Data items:
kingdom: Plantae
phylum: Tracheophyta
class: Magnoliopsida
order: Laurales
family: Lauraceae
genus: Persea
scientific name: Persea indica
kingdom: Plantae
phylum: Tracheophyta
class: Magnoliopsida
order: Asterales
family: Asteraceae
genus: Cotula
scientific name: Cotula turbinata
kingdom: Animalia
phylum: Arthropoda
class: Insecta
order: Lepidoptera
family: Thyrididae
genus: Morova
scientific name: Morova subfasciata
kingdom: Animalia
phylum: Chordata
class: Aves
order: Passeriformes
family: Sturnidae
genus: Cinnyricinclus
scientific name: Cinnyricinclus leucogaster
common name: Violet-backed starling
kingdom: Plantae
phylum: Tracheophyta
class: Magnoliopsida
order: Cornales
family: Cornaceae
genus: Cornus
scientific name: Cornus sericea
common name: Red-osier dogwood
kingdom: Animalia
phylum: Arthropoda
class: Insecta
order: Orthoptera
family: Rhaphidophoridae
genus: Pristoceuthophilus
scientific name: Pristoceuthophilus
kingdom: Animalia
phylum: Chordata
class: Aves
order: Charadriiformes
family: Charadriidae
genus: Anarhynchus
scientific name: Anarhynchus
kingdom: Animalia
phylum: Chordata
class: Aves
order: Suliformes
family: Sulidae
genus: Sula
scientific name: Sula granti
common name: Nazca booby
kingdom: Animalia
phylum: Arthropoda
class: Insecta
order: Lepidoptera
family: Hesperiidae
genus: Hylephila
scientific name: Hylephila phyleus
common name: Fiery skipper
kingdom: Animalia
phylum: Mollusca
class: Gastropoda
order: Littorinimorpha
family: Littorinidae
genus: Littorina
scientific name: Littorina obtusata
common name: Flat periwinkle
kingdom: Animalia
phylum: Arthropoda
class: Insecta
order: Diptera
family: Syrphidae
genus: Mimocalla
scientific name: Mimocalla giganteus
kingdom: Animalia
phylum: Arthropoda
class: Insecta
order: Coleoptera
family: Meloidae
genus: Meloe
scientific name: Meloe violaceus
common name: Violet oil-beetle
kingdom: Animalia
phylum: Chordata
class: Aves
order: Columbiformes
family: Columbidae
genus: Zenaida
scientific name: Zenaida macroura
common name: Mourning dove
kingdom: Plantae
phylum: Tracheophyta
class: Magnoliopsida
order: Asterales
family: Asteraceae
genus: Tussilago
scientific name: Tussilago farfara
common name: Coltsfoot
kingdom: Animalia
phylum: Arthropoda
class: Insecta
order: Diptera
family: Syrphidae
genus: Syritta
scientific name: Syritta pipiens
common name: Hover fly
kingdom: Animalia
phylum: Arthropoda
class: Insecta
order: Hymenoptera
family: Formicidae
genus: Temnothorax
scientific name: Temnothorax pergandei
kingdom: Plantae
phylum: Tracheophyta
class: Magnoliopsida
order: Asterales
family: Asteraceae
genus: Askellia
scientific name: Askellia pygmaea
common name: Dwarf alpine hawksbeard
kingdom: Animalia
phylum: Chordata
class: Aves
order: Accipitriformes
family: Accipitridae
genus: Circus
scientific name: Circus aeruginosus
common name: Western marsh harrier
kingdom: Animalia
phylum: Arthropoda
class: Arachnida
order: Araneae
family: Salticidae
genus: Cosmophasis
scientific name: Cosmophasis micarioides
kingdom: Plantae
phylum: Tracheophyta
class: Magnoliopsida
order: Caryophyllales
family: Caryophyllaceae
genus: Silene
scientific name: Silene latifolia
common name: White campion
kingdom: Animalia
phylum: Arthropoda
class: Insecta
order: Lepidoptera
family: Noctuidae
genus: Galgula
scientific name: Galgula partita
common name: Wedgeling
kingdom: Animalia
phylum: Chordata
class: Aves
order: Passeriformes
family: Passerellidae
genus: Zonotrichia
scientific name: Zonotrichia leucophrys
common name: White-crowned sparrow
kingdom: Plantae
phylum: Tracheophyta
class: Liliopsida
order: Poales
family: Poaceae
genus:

_REQUEST_: Render these lines as a numbered list, leaving out any blank lines.

_RESPONSE TO THIS EXERCISE_:
1. kingdom: Plantae
2. phylum: Tracheophyta
3. class: Magnoliopsida
4. order: Laurales
5. family: Lauraceae
6. genus: Persea
7. scientific name: Persea indica
8. kingdom: Plantae
9. phylum: Tracheophyta
10. class: Magnoliopsida
11. order: Asterales
12. family: Asteraceae
13. genus: Cotula
14. scientific name: Cotula turbinata
15. kingdom: Animalia
16. phylum: Arthropoda
17. class: Insecta
18. order: Lepidoptera
19. family: Thyrididae
20. genus: Morova
21. scientific name: Morova subfasciata
22. kingdom: Animalia
23. phylum: Chordata
24. class: Aves
25. order: Passeriformes
26. family: Sturnidae
27. genus: Cinnyricinclus
28. scientific name: Cinnyricinclus leucogaster
29. common name: Violet-backed starling
30. kingdom: Plantae
31. phylum: Tracheophyta
32. class: Magnoliopsida
33. order: Cornales
34. family: Cornaceae
35. genus: Cornus
36. scientific name: Cornus sericea
37. common name: Red-osier dogwood
38. kingdom: Animalia
39. phylum: Arthropoda
40. class: Insecta
41. order: Orthoptera
42. family: Rhaphidophoridae
43. genus: Pristoceuthophilus
44. scientific name: Pristoceuthophilus
45. kingdom: Animalia
46. phylum: Chordata
47. class: Aves
48. order: Charadriiformes
49. family: Charadriidae
50. genus: Anarhynchus
51. scientific name: Anarhynchus
52. kingdom: Animalia
53. phylum: Chordata
54. class: Aves
55. order: Suliformes
56. family: Sulidae
57. genus: Sula
58. scientific name: Sula granti
59. common name: Nazca booby
60. kingdom: Animalia
61. phylum: Arthropoda
62. class: Insecta
63. order: Lepidoptera
64. family: Hesperiidae
65. genus: Hylephila
66. scientific name: Hylephila phyleus
67. common name: Fiery skipper
68. kingdom: Animalia
69. phylum: Mollusca
70. class: Gastropoda
71. order: Littorinimorpha
72. family: Littorinidae
73. genus: Littorina
74. scientific name: Littorina obtusata
75. common name: Flat periwinkle
76. kingdom: Animalia
77. phylum: Arthropoda
78. class: Insecta
79. order: Diptera
80. family: Syrphidae
81. genus: Mimocalla
82. scientific name: Mimocalla giganteus
83. kingdom: Animalia
84. phylum: Arthropoda
85. class: Insecta
86. order: Coleoptera
87. family: Meloidae
88. genus: Meloe
89. scientific name: Meloe violaceus
90. common name: Violet oil-beetle
91. kingdom: Animalia
92. phylum: Chordata
93. class: Aves
94. order: Columbiformes
95. family: Columbidae
96. genus: Zenaida
97. scientific name: Zenaida macroura
98. common name: Mourning dove
99. kingdom: Plantae
100. phylum: Tracheophyta
101. class: Magnoliopsida
102. order: Asterales
103. family: Asteraceae
104. genus: Tussilago
105. scientific name: Tussilago farfara
106. common name: Coltsfoot
107. kingdom: Animalia
108. phylum: Arthropoda
109. class: Insecta
110. order: Diptera
111. family: Syrphidae
112. genus: Syritta
113. scientific name: Syritta pipiens
114. common name: Hover fly
115. kingdom: Animalia
116. phylum: Arthropoda
117. class: Insecta
118. order: Hymenoptera
119. family: Formicidae
120. genus: Temnothorax
121. scientific name: Temnothorax pergandei
122. kingdom: Plantae
123. phylum: Tracheophyta
124. class: Magnoliopsida
125. order: Asterales
126. family: Asteraceae
127. genus: Askellia
128. scientific name: Askellia pygmaea
129. common name: Dwarf alpine hawksbeard
130. kingdom: Animalia
131. phylum: Chordata
132. class: Aves
133. order: Accipitriformes
134. family: Accipitridae
135. genus: Circus
136. scientific name: Circus aeruginosus
137. common name: Western marsh harrier
138. kingdom: Animalia
139. phylum: Arthropoda
140. class: Arachnida
141. order: Araneae
142. family: Salticidae
143. genus: Cosmophasis
144. scientific name: Cosmophasis micarioides
145. kingdom: Plantae
146. phylum: Tracheophyta
147. class: Magnoliopsida
148. order: Caryophyllales
149. family: Caryophyllaceae
150. genus: Silene
151. scientific name: Silene latifolia
152. common name: White campion
153. kingdom: Animalia
154. phylum: Arthropoda
155. class: Insecta
156. order: Lepidoptera
157. family: Noctuidae
158. genus: Galgula
159. scientific name: Galgula partita
160. common name: Wedgeling
161. kingdom: Animalia
162. phylum: Chordata
163. class: Aves
164. order: Passeriformes
165. family: Passerellidae
166. genus: Zonotrichia
167. scientific name: Zonotrichia leucophrys
168. common name: White-crowned sparrow
169. kingdom: Plantae
170. phylum: Tracheophyta
171. class: Liliopsida
172. order: Poales
173. family: Poaceae
174. genus:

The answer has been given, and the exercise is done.